Or perhaps I should have called this acquisition as a merger, since that’s how Mr. Mehrotra describes it on the Coda blog. (Half-kidding. The Coda announcement also uses the term acquisition.)
“Coda is merging with Grammarly, the trusted AI assistant for communication and productivity,” he writes. “Together, we will build the AI-native suite of the future.”
Whatever you call it, the combined company will be called Grammarly and it will offer products and services from both companies. That includes the Grammarly writing assistant–which Mehrotra calls “the original AI assistant,” given its 15-year lineage–which is used by over 40 million active users, but also Coda’s tools. Which are less familiar to me.
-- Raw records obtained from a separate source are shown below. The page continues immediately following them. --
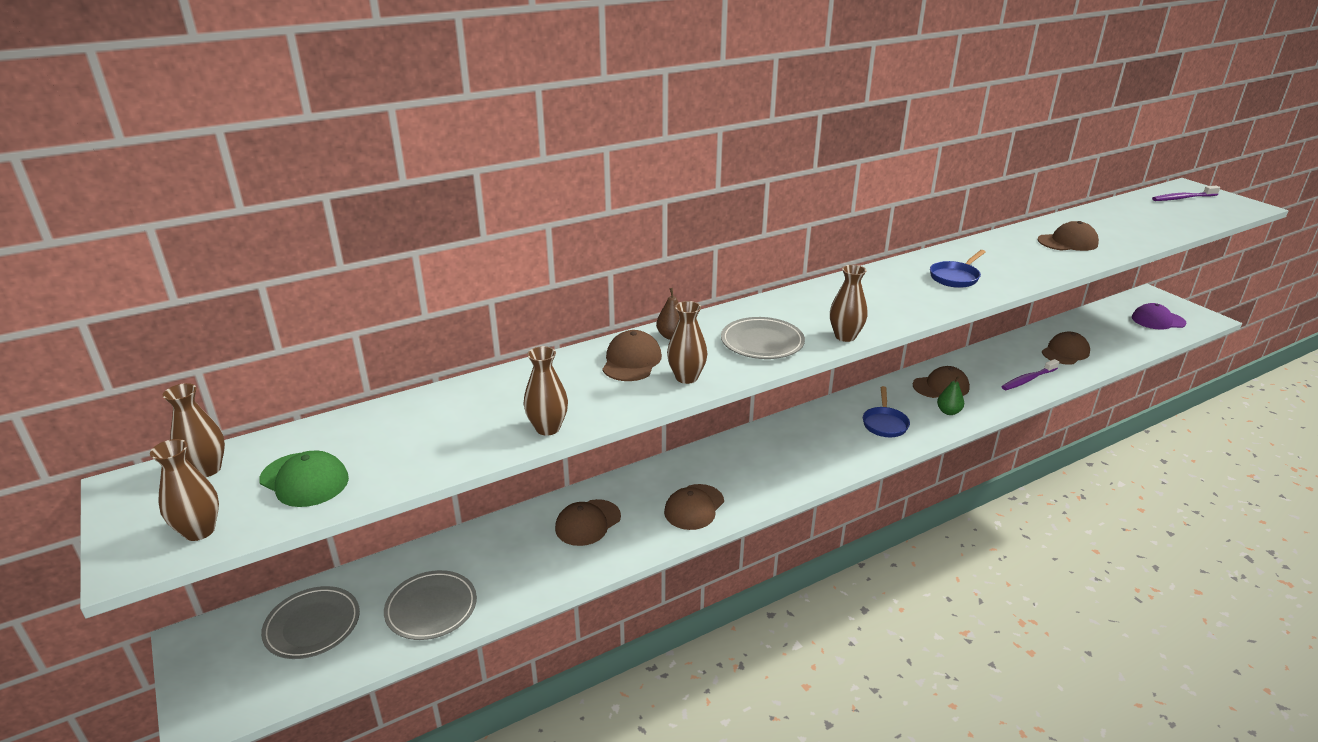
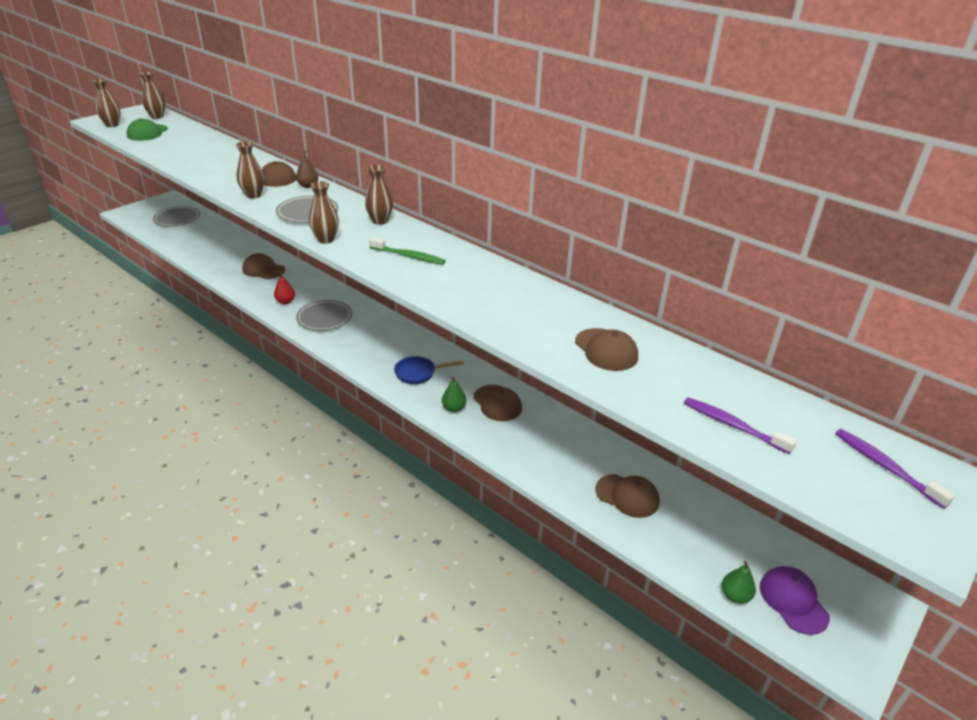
camera: 70 degrees right, 5 degrees up
grey plate [384,570,477,640] -> grey plate moved to [296,300,352,331]
brown vase [524,346,568,436] -> brown vase moved to [365,165,393,225]
brown cap [664,484,724,530] -> red pear [274,271,295,304]
blue pan [930,250,985,288] -> none
purple toothbrush [1001,359,1059,390] -> purple toothbrush moved to [684,397,797,454]
none -> green toothbrush [369,237,446,265]
none -> green pear [722,561,756,604]

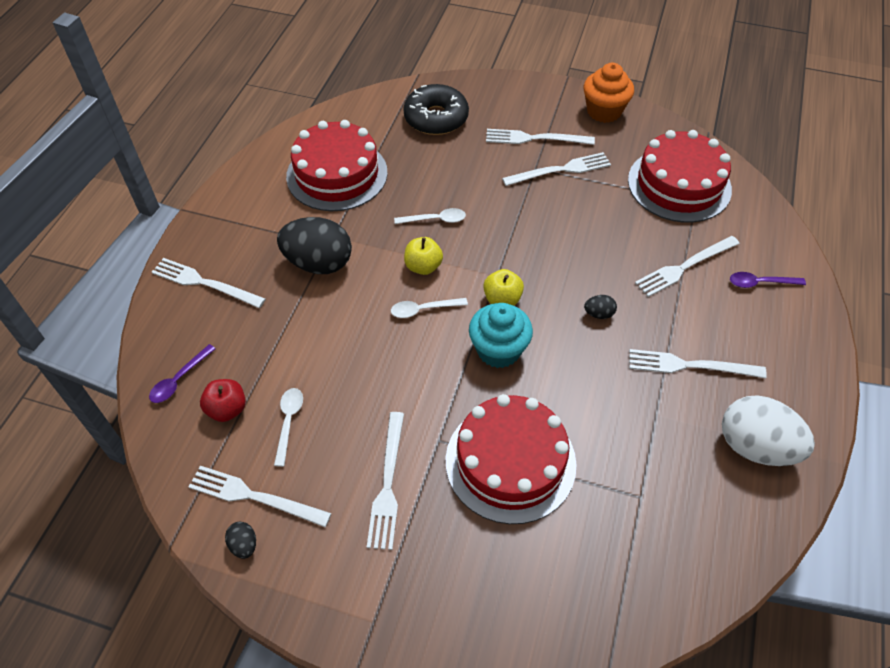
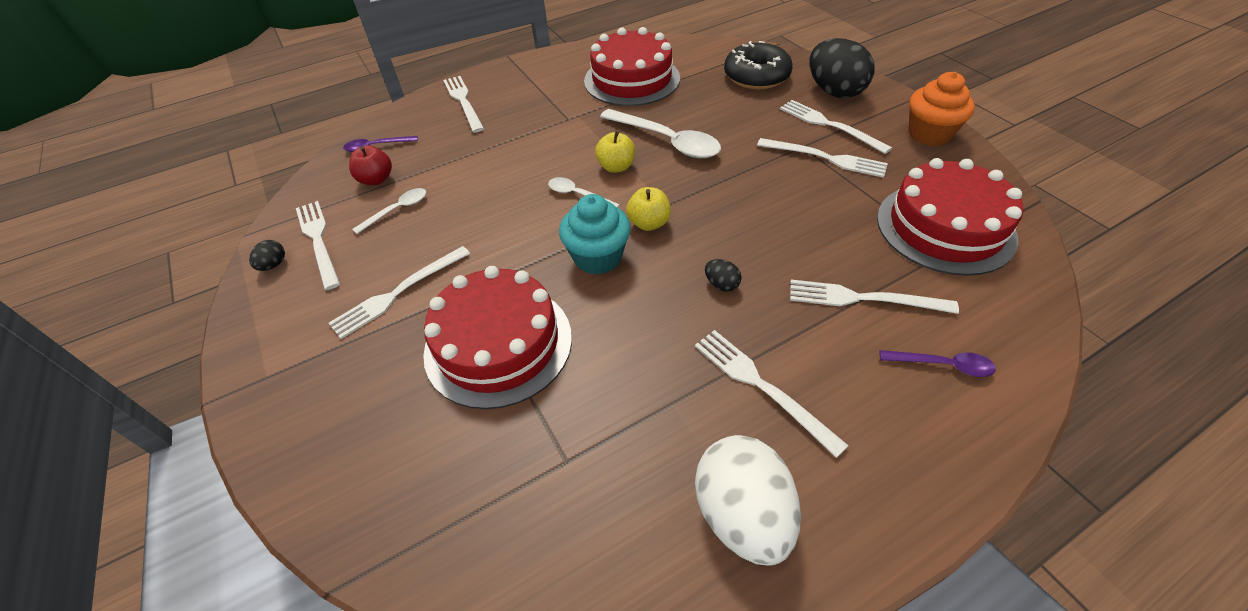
camera: 45 degrees right, 5 degrees down
black egg [277,217,352,274] -> black egg moved to [809,38,875,98]
white spoon [394,208,466,224] -> white spoon [600,109,721,158], size x1.90
purple spoon [730,272,806,288] -> purple spoon turned 150 degrees clockwise [880,350,996,377]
“We launched our first set of AI features [to the Notion-like Coda Docs app] in 2023, and more recently, we have been hard at work on Coda Brain — our new AI assistant,” he explains. “Coda Brain runs on top of our broad array of 800+ privacy-aware integrations to provide individuals with a personal ‘know-it-all’ to make them and their teams more productive. As I watched the foundational capabilities of AI change how just about every tool and surface operates, I started drafting my 2025 planning memo for the team. I titled it ‘the AI-native productivity suite’.”
A meeting between Grammarly and Coda led their respective leaders to see a synergy, both in vision and strategy, and here we are. With this acquisition, or merger, or partnership, or whatever. And a new Grammarly that is focused on making the Grammarly writing assistant smarter and more helpful using context from Coda Brain, unifying the Coda Docs app with Grammarly Assistant to create a Notion killer (my words), and, longer term, to “weave the best of Coda and Grammarly together” into a more cohesive and full-featured productivity suite.
“We aim to redefine productivity for the AI era,” Mehrotra adds. That sounds like something Notion would say, come to think of it.
Terms of the deal have not been disclosed, but Coda was valued at $1.4 billion in 2021. The companies expect the transaction to close in January.